In September 2019, The Guardian writers listed Black Watch as the ninth best theatre show since 2000.

== Awards ==

The production has won multiple international awards including four Laurence Olivier Awards, four Critics' Awards for Theatre in Scotland and The South Bank Show Award for Theatre.

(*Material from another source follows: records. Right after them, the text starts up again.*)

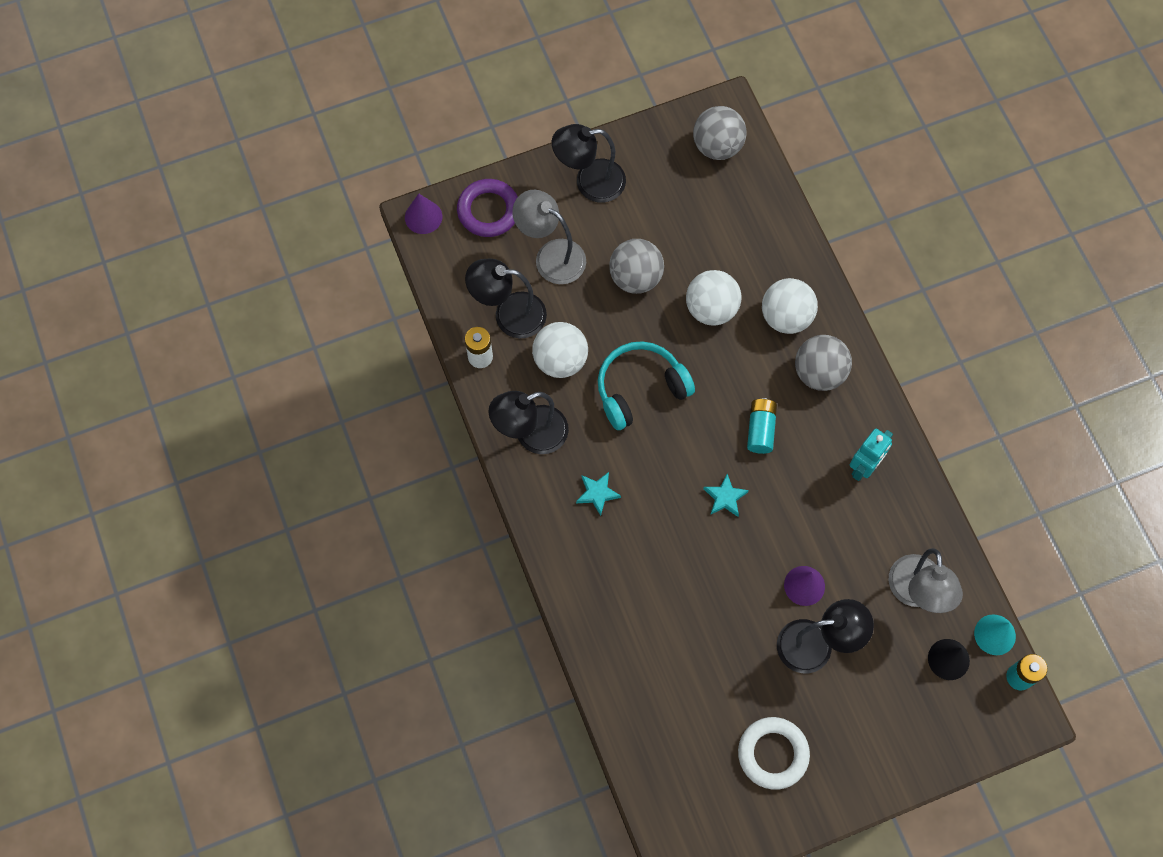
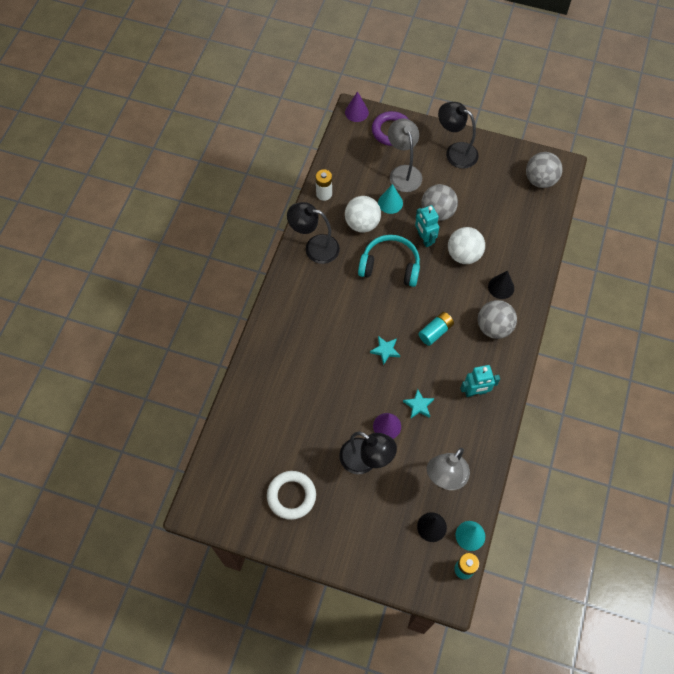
camera: 40 degrees right, 5 degrees down
(509, 314) = (356, 185): black lamp -> none
(570, 307) = (390, 203): none -> turquoise cone
(597, 493) = (321, 299): turquoise star -> turquoise star (418, 405)
(649, 323) = (424, 239): none -> turquoise robot
(786, 317) = (501, 287): white ball -> black cone

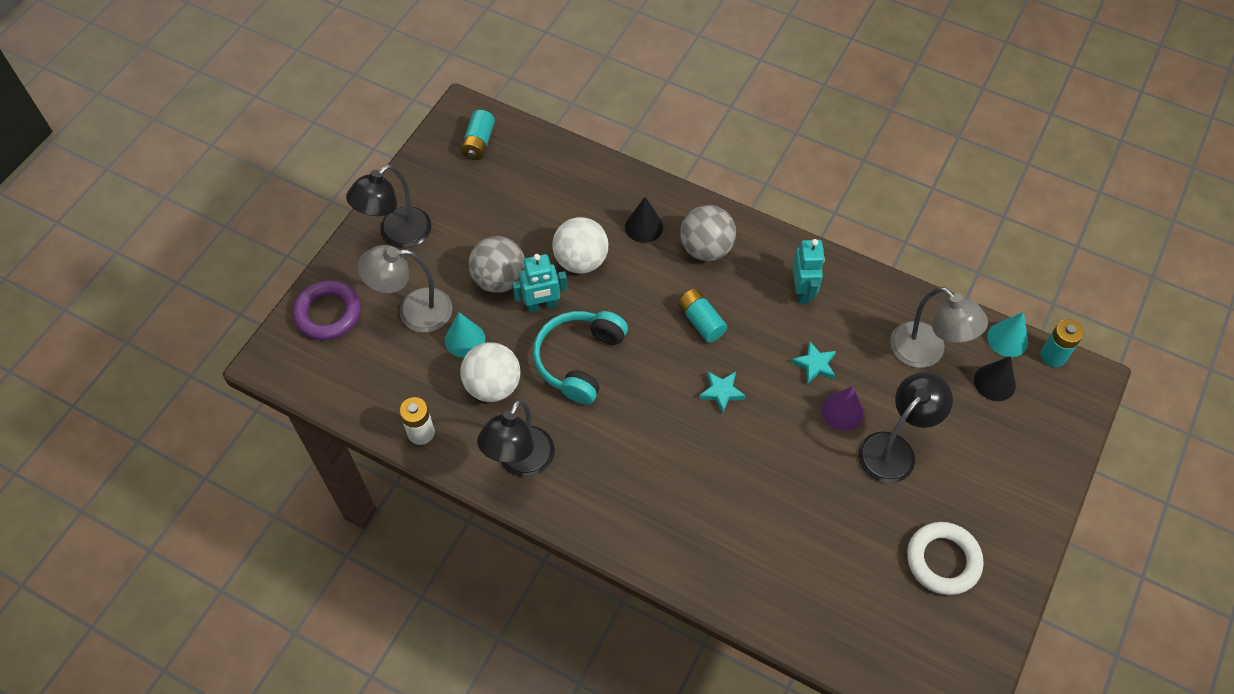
camera: 80 degrees left, 5 degrees down
(356, 112) = (272, 357): purple cone -> none
(540, 180) = (478, 142): grey ball -> turquoise battery

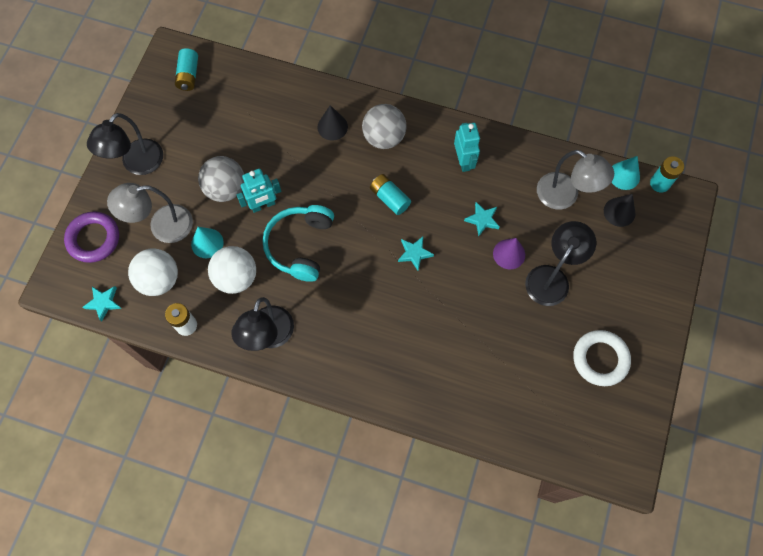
camera: 10 degrees left, 10 degrees up
(325, 390) = (103, 303): none -> turquoise star
(581, 261) = (287, 163): white ball -> white ball (159, 280)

- Best Theatre Award, The South Bank Show Awards 2006
- Best Director, The Critics Circle Awards 2006
- Herald Angel Award, 2006
- Scotsman Fringe First Award, 2006
- Best Theatre Writing Award, The List, 2006
- Friends of the Fringe Award, 2006
- Best Ensemble, The Stage Awards, 2006
- Best Director, Best Ensemble, Best Technical Presentation & Best Production,
Critics’ Awards for Theatre in Scotland 2006-2007
- Best Play, Writers’ Guild of Great Britain Awards 2007
- Best Visiting Production, Manchester Evening News Award 2007
- Best Touring Production, Theatre Management Association Awards 2008
- Great Scot Award for Entertainment, Sunday Mail Great Scot Awards 2008
- Best Sound Design, Helpmann Awards 2008
- Best New Play, Best Director, Best Theatre Choreographer & Best Sound Design, Laurence Olivier Awards 2009
- Best Foreign Play, New York Drama Critics' Circle Awards 2009
- Outstanding Touring Production, The Dora Mavor Moore Awards 2009
- Best Touring Show (Theatre), The Austin Critics’ Table Awards 2010-11
- Outstanding Non-Resident Production, Helen Hayes Award 2013

==DVD release==
A DVD recording of the play, including the Scottish BAFTA award-winning BBC Scotland documentary Black Watch: A Soldier's Story, was released in October 2008. It won in the international category in the 2008 Prix Circom Regional Programme Awards.